Dataset records
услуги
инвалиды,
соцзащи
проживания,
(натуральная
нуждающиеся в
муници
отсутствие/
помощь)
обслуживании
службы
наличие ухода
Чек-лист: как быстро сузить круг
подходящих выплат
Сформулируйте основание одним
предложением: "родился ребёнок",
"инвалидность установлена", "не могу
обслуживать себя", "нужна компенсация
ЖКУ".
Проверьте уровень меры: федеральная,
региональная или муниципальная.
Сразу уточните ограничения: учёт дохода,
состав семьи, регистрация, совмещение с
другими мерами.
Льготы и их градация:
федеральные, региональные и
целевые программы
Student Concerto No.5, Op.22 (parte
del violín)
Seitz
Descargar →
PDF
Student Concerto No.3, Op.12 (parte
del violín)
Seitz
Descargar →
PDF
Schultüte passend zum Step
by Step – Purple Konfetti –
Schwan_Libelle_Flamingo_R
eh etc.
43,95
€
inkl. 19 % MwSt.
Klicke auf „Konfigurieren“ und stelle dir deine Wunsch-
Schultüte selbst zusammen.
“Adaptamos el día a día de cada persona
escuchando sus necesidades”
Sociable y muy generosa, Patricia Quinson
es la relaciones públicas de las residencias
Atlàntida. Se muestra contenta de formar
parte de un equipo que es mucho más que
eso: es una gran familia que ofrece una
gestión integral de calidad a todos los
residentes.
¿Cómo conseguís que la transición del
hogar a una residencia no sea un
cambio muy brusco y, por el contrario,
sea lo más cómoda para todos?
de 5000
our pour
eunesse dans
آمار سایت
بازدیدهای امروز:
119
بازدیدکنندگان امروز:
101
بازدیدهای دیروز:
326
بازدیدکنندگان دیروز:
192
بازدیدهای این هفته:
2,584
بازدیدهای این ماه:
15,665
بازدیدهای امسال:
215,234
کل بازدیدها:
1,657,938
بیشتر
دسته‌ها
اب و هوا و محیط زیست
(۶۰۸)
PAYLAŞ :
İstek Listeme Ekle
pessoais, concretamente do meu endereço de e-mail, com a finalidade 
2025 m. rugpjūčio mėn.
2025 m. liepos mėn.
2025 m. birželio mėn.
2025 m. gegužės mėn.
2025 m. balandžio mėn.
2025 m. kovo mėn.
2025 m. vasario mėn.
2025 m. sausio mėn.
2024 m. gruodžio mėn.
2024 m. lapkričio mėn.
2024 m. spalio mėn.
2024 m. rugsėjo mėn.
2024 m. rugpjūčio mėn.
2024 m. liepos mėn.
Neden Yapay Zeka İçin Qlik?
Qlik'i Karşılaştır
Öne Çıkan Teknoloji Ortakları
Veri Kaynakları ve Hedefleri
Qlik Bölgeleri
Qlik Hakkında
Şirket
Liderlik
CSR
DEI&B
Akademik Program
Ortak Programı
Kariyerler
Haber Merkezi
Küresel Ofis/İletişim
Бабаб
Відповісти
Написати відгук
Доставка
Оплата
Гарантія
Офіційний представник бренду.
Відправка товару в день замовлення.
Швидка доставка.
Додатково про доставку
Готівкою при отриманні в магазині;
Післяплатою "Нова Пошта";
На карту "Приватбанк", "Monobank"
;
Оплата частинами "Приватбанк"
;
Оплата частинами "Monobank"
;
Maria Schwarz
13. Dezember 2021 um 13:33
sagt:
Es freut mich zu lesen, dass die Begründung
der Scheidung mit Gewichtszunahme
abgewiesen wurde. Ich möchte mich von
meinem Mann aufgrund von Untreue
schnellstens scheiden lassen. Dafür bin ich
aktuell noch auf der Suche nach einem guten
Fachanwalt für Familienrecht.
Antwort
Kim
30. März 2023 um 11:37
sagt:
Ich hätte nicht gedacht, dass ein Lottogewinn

**Work required**.
With the line containing "Fachanwalt für Familienrecht." as the first and the final line of the records as the last, copy that span exactly and nothing more.

**Exercise solution**.
Fachanwalt für Familienrecht.
Antwort
Kim
30. März 2023 um 11:37
sagt:
Ich hätte nicht gedacht, dass ein Lottogewinn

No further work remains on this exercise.